Albania: Opposition Accuses Interior Minister of Protecting “Balkan Escobar”
Following a major crackdown on an international drug trafficking group in Greece on May 9, the Albanian opposition Democratic Party (DP) has accused the interior minister of protecting the alleged leader of the group, whom Greek media has dubbed the “Escobar of the Balkans.” “Escobar” is, according to the Balkan Investigative Reporting Network (BIRN), a former regional director of transport services who served as part of the Transport Ministry until last week.
Greek police cracked down on a transnational organized crime group they say had transported cannabis and cocaine into several European countries using transport companies. Officers seized about 678.5 kilograms of raw hemp and arrested 13 Greek and two Albanian nationals. Police also seized a speedboat, five trucks, a shotgun and ammunition, almost 15,000 Euros (US$ 17,000), documentation related to the trafficking activities and other evidence.On May 9,
Greek authorities believe the group has been active in a number of countries for many years, achieving profits of hundreds of millions of dollars according to their estimates.
The drugs would first enter Greece from Albania via speedboats, and would subsequently be smuggled towards several European countries with the help of bogus transportation companies the group had established.
Greek police also say a “44-year-old Albanian national” was the sponsor of the operation.

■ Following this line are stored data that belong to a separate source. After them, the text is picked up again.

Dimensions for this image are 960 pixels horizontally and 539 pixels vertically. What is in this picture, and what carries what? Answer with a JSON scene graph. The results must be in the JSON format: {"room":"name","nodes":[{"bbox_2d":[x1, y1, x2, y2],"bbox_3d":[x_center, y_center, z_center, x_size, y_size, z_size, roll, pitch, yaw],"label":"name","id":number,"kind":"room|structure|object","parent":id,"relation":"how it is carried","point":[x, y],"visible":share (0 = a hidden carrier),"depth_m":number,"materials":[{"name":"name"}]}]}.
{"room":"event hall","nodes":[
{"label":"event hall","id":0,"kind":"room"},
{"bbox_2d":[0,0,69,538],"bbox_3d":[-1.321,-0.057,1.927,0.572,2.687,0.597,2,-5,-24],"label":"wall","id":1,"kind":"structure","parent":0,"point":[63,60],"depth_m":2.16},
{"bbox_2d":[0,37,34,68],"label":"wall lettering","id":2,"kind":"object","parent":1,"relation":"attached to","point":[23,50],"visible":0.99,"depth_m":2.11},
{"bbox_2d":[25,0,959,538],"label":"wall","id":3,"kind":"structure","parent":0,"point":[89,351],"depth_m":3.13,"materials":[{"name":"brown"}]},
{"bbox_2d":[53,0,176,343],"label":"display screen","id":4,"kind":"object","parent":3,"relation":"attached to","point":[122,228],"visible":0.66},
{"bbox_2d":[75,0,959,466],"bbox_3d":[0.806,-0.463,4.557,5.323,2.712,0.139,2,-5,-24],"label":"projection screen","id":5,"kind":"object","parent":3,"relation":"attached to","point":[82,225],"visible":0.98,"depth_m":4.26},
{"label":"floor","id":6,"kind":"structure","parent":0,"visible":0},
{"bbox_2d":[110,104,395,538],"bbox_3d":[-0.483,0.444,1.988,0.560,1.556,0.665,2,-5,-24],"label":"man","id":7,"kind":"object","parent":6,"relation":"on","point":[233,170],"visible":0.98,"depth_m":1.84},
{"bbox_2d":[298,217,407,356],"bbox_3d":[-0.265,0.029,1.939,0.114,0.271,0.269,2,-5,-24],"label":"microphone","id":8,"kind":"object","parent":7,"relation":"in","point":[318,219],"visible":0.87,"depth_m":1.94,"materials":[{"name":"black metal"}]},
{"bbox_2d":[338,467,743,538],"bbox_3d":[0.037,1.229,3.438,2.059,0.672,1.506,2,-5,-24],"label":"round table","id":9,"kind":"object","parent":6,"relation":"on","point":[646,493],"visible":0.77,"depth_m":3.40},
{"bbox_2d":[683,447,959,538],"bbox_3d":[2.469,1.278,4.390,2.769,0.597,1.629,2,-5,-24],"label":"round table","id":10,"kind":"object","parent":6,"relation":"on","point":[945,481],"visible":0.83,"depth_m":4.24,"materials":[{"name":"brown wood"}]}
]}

According to BIRN, the person in question is Klemend Balili, an Albanian businessman who served as a local administration official in the city of Saranda in southern Albania until his dismissal last week. BalkanInsight states BIRN journalists saw a Greek arrest warrant for Balili dated May 9.

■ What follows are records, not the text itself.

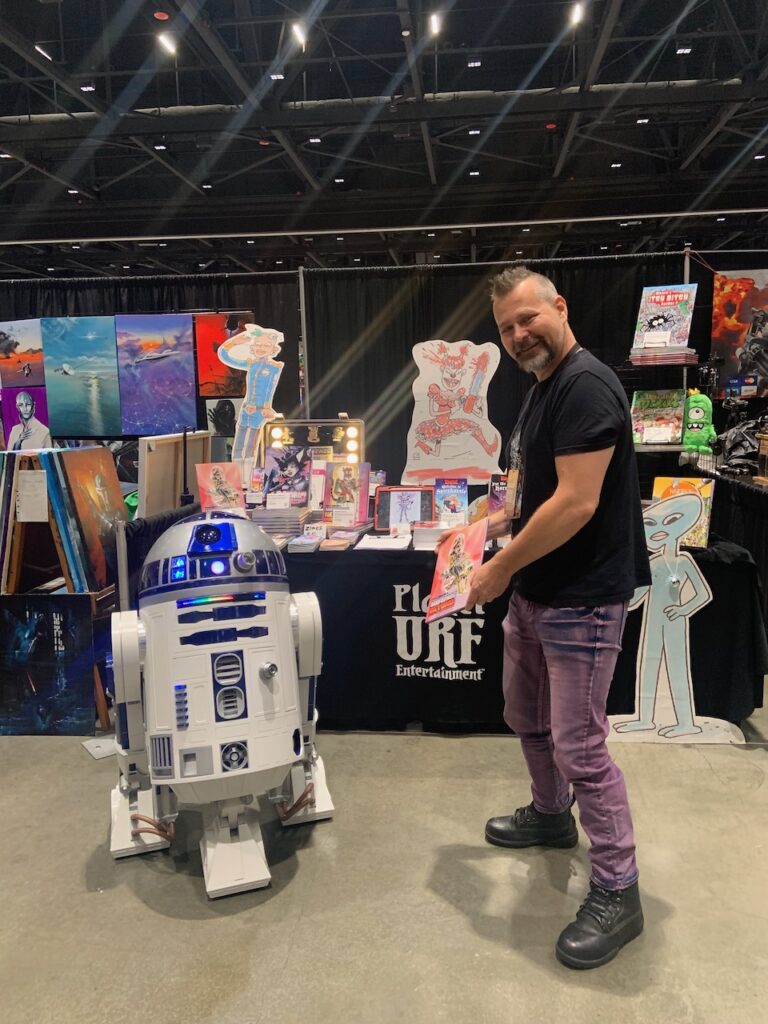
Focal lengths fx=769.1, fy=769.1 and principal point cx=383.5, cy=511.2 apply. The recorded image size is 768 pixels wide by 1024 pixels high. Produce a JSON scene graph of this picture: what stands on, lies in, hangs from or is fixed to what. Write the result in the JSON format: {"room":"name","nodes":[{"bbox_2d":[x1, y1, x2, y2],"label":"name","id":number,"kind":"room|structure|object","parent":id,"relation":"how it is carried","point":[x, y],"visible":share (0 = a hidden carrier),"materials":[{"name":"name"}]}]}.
{"room":"event hall","nodes":[
{"label":"event hall","id":0,"kind":"room"},
{"bbox_2d":[137,431,209,518],"label":"canvas","id":1,"kind":"object","parent":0,"point":[152,465],"visible":0.71,"materials":[{"name":"beige fabric"}]},
{"bbox_2d":[0,685,767,1023],"label":"floor","id":2,"kind":"structure","parent":0,"point":[152,917],"materials":[{"name":"grey concrete"}]},
{"bbox_2d":[0,593,96,734],"label":"painting","id":3,"kind":"object","parent":2,"relation":"on","point":[51,620],"visible":0.99},
{"bbox_2d":[0,449,119,727],"label":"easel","id":4,"kind":"object","parent":2,"relation":"on","point":[17,545],"visible":0.48,"materials":[{"name":"brown wood"}]},
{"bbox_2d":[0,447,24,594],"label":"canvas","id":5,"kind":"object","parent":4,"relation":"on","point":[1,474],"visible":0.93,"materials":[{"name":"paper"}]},
{"bbox_2d":[15,471,47,521],"label":"paper sheet","id":6,"kind":"object","parent":4,"relation":"attached to","point":[28,478],"visible":0.99,"materials":[{"name":"white paper"}]},
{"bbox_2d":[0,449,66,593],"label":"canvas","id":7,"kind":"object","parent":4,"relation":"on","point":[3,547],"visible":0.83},
{"bbox_2d":[42,446,125,594],"label":"painting","id":8,"kind":"object","parent":4,"relation":"on","point":[77,470],"visible":0.83,"materials":[{"name":"multicoloured"}]},
{"bbox_2d":[82,735,116,759],"label":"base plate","id":9,"kind":"object","parent":2,"relation":"on","point":[100,754],"visible":0.73,"materials":[{"name":"white paper"}]},
{"bbox_2d":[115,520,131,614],"label":"metal pole","id":10,"kind":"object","parent":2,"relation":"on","point":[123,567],"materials":[{"name":"grey metal"}]},
{"bbox_2d":[0,269,300,449],"label":"black curtain","id":11,"kind":"object","parent":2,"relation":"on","point":[121,306],"visible":0.3,"materials":[{"name":"black fabric"}]},
{"bbox_2d":[0,319,44,387],"label":"picture","id":12,"kind":"object","parent":11,"relation":"attached to","point":[26,345],"visible":0.95},
{"bbox_2d":[1,386,50,449],"label":"painting","id":13,"kind":"object","parent":11,"relation":"attached to","point":[11,424],"visible":0.75,"materials":[{"name":"purple"}]},
{"bbox_2d":[40,316,122,437],"label":"picture","id":14,"kind":"object","parent":11,"relation":"attached to","point":[104,345],"visible":0.98},
{"bbox_2d":[114,313,197,436],"label":"picture","id":15,"kind":"object","parent":11,"relation":"attached to","point":[176,358],"visible":0.99},
{"bbox_2d":[205,396,240,439],"label":"picture","id":16,"kind":"object","parent":11,"relation":"attached to","point":[226,416],"visible":0.71},
{"bbox_2d":[196,312,255,399],"label":"painting","id":17,"kind":"object","parent":11,"relation":"attached to","point":[212,392],"visible":0.7},
{"bbox_2d":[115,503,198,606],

According to the latest accusation by the DP, the Interior Minister, Sajmir Tahiri, erased the criminal record of Balili, who they say was caught with 750 kilograms of “drugs” in 2006.
Since the news broke, the DP has been accusing the government, specifically Tahiri, of protecting the alleged drug kingpin.
Tahiri, a member of the ruling Socialist Party, has denied all these allegations.
On Monday, DP Secretary General Arben Ristani repeated the accusations against Tahiri, but also added that the Interior Minister was excluded from the international operation to dismantle the group, which was conducted by Greek police, the US Department of Justice and police in other European countries. The reason, according to Ristani, is that Balili is connected to top officials in the country, Tahiri in particular.
This was also stated earlier in an article by CNN Greece, which reported on a meeting between Greek and Albanian law enforcement, during which an Albanian officer allegedly said the suspect was too highly politically connected to be arrested. In a letter to CNN Greece, the Albanian Embassy in Greece denied that any Albanian police officer ever said this.
According to the Albanian Ministry of Interior, however, Albanian law enforcement has also been part of the crackdown – they say cooperation for the operation began several months ago and includes intense exchange of information between the relevant police forces. As the investigation is still ongoing, the Ministry states it cannot provide any further details on the case.
The statement also condemned the accusations by the DP, urging political parties to “stop the attacks and baseless slander.”
According to local Ora News, Balili denied any such accusations, saying they are politically motivated.
According to local Albanian News, Justice Minister Ylli Manjani told journalists Monday that he is “not aware” of an arrest warrant against Balili in Albania.
This is not the first time the Democratic Party has accused Tahiri of connections with drug trafficking cartels. In September last year, the DP accused him of protecting criminal groups that smuggle Albanian marijuana to Italy by plane.